As I was allocated two tickets in mid-April, I found that the only way for me to attend the event was to travel with a coach travel company on a battlefield tour, and consequently travelled with Leger Holidays, who provided a very good package. We were based in Lille, and as well as taking all those who had tickets for the Centenary Service to Thiepval, we were also given a truncated tour of the Somme Battlefield the day before the Service and day after. The battlefield guide was Marc Hope, a retired serviceman, and was very knowledgeable and imparted it very well. He’d even heard of my Gt. Gt. Uncle, Robert William Thacker, who was the oldest serving British Tommie in the First World War, and that did surprise me!
On the day of the Service, as we were based in Lille and had to be processed through French and British security near Albert at 7.30 in the morning, we were all given a wake-up call at 4.30, and most of our party were fighting sleep the rest of the day.
The service was held in the presence of the following dignitaries:
Prince of Wales and Duchess of Cornwall, Duke and Duchess of Cambridge, Prince Henry of Wales, Duke and Duchess of Gloucester, Michael D Higgins, President of Ireland, M. Manuel Valls, Prime Minister of the French Republic, David Cameron, Prime Minister of Great Britain and Northern Ireland, and Horst Kohler, Former President of the Federal Republic of Germany.

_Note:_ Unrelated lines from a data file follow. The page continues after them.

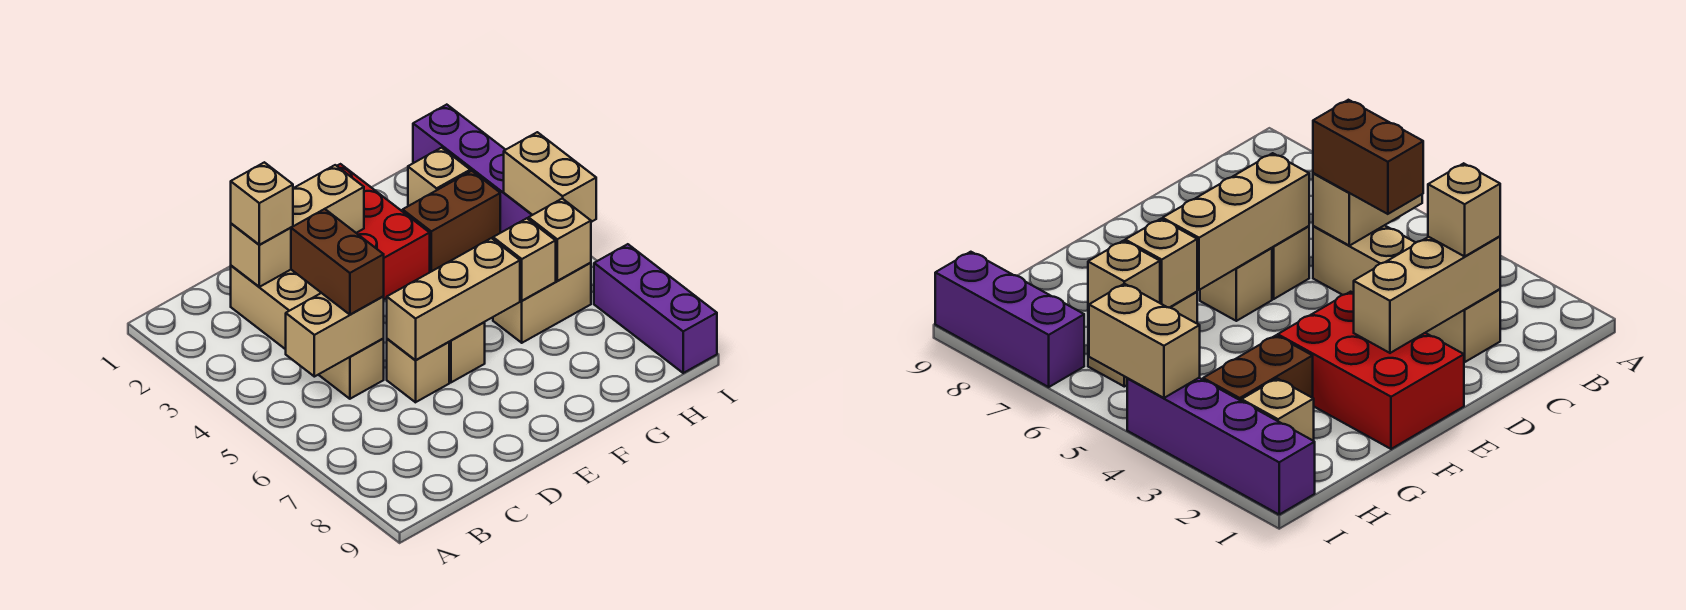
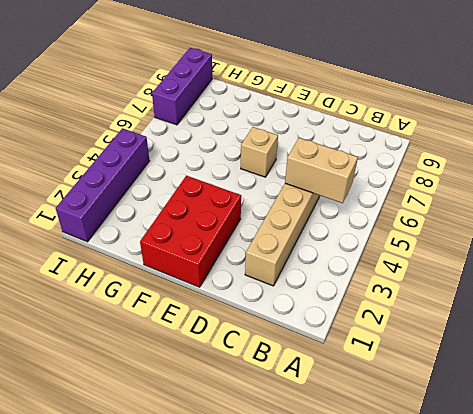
none -> tan 1x1 brick [387,339,449,402]
none -> brown 1x2 brick [403,171,500,272]
none -> tan 1x2 brick [493,263,591,343]

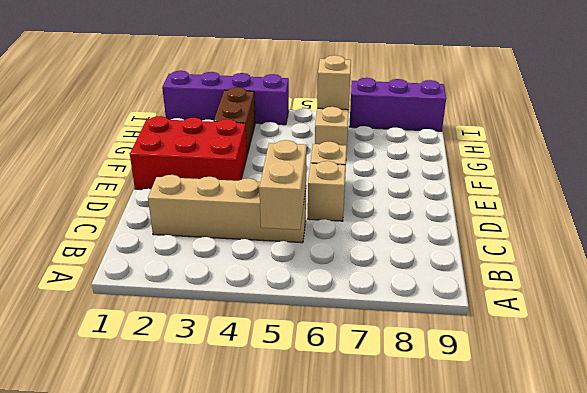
none -> tan 1x1 brick [408,148,470,206]
none -> tan 1x3 brick [231,165,364,287]
none -> tan 1x3 brick [387,238,520,360]

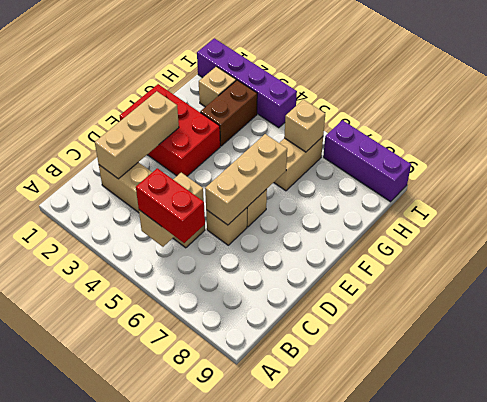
red 1x2 brick [136,168,205,243] -> none
none -> tan 1x1 brick [493,218,556,301]
none -> tan 1x2 brick [504,132,596,222]
none -> tan 1x1 brick [231,162,293,245]

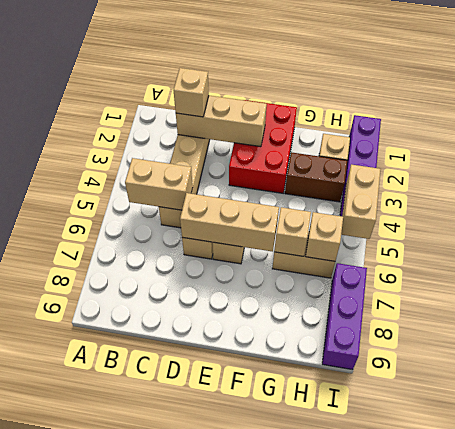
none -> brown 1x2 brick [291,209,384,315]

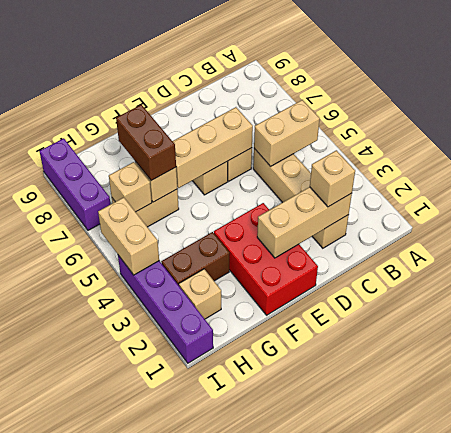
brown 1x2 brick [116,105,176,181] -> brown 1x2 brick moved to [291,209,384,315]

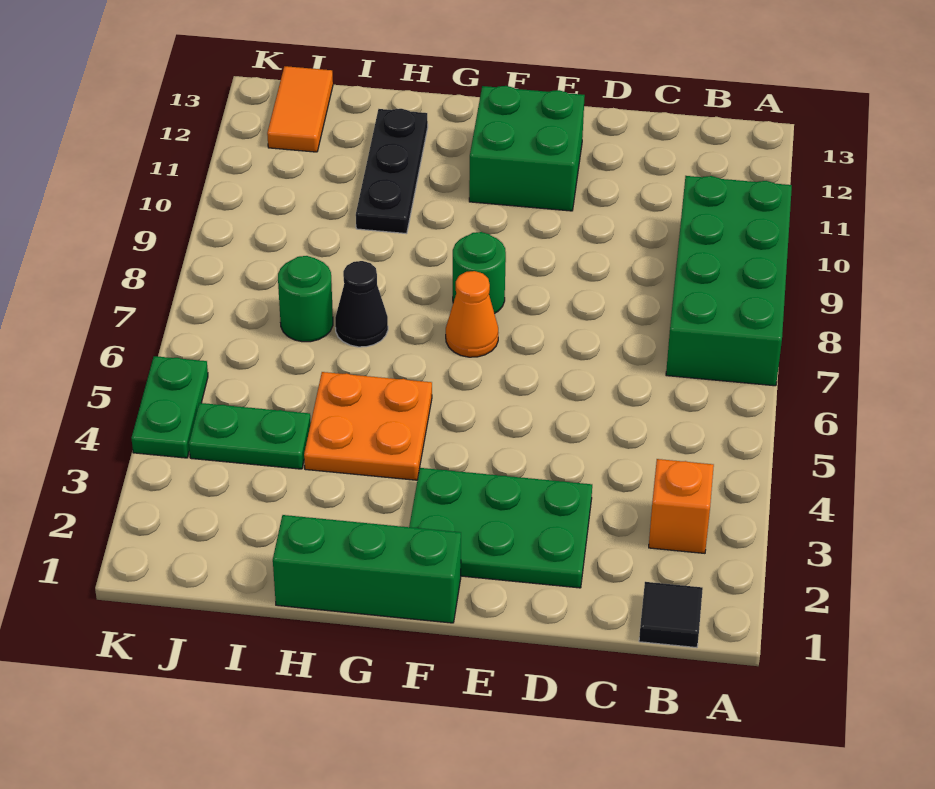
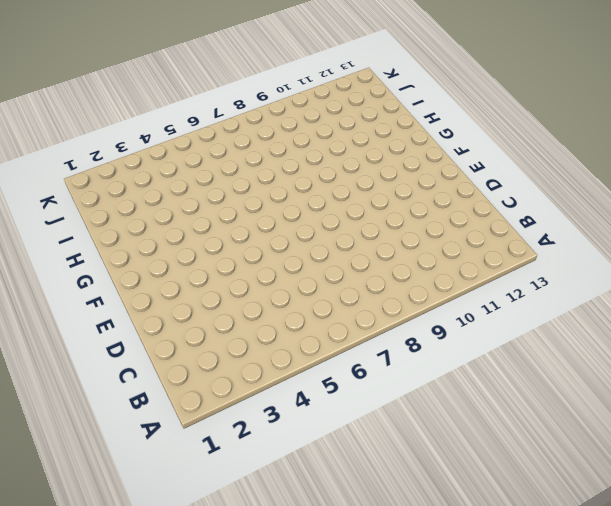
none -> green 2x4 brick [666,176,792,386]
none -> black 1x1 tile [639,582,703,648]
none -> orange 1x1 brick [649,459,714,553]

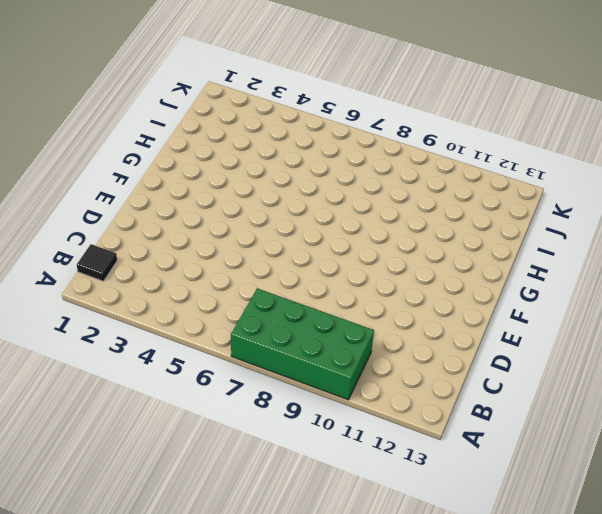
none -> orange 1x1 brick [649,459,714,553]
none -> green 2x3 plate [409,468,592,588]
none -> green 2x2 brick [469,86,585,211]

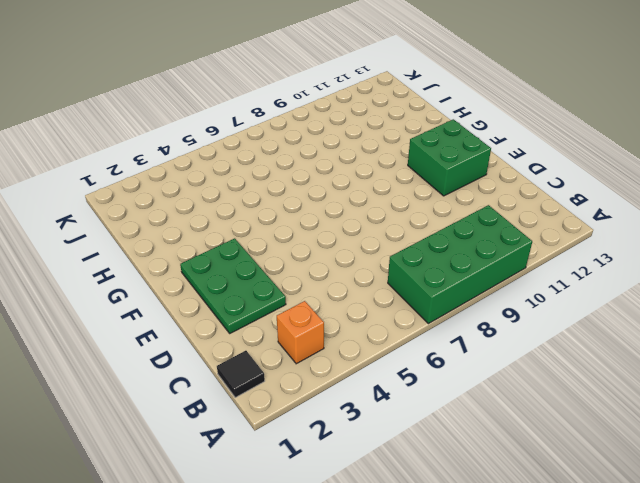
none -> green 1x3 brick [273,515,461,623]
none -> orange 1x1 cone [446,271,498,357]
none -> green 1x1 round brick [453,232,506,314]

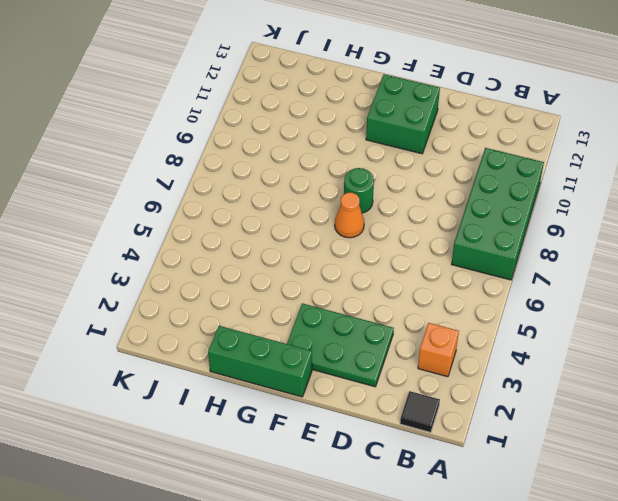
none -> orange 2x2 plate [304,372,432,480]
none -> black 1x1 cone [335,261,388,347]
none -> black 1x3 plate [356,109,428,234]

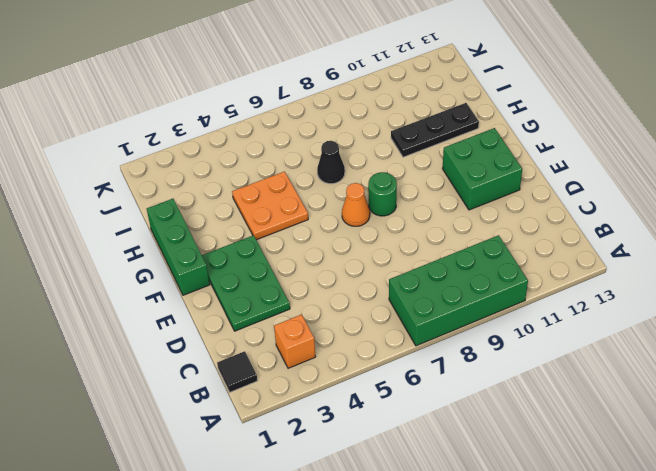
none -> green 1x2 plate [189,403,311,469]
none -> green 1x1 round brick [278,256,333,342]
none -> orange 1x2 tile [267,66,333,152]

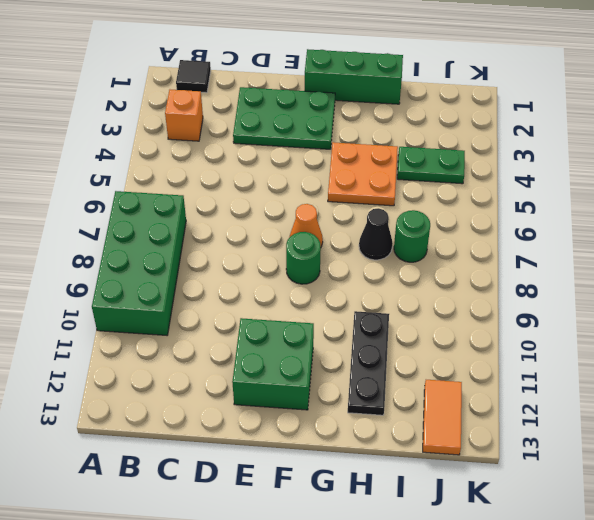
none -> green 1x2 plate [131,356,208,458]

Most of the people who attended the service found it rather moving, and although the seating was far from satisfactory (the seating was placed on duck-boards facing up-hill and the only way of seeing what was happening was too stand-up and obscure the view for people behind you) the proceedings were shown on large screens around the whole area.
Also, on the tour were some local people from the Dickleburgh branch of the RBL who I’d never met before. They were John Roberts from Long Stratton, and the Rev. Norman Steer and Rosemary, his wife from Starston, and as I as by myself, they invited me to team up with them, for which I was extremely grateful. After the service we were allowed to place wreaths on the Cross of Sacrifice at the front of the Memorial. However, there was a bit of a melee in front of the Cross, as over a hundred people tried to place their wreaths, but the RBL group and myself managed to lay our wreaths. Mine was from our branch of the RNA, and I was very proud and moved when placing it at the foot of the Cross of Sacrifice.
Whist having some refreshments after the event, I got into conversation with another male guest, who was wearing three sets of medals. One set was his own, and the other two, which weren’t his. One set had a Military Cross and the other a Military Medal, and on scrutinising them I noticed that the guest was wearing a Special Operations tie. When I asked him if he knew our Stuart Fidler, he said that he did, had been his CO, and that his name was Phil Jones. Is that true, Stuart?
As said above, I was allocated two tickets, and had intended that Eileen, my wife, should accompany me to the event as she always looked forward to such events, especially looking around graveyards, but, with regret, she was unable to do so, because of her circumstances, and I did miss her not being by my side. However, the trip was still worthwhile, and I will attend another such event given the opportunity.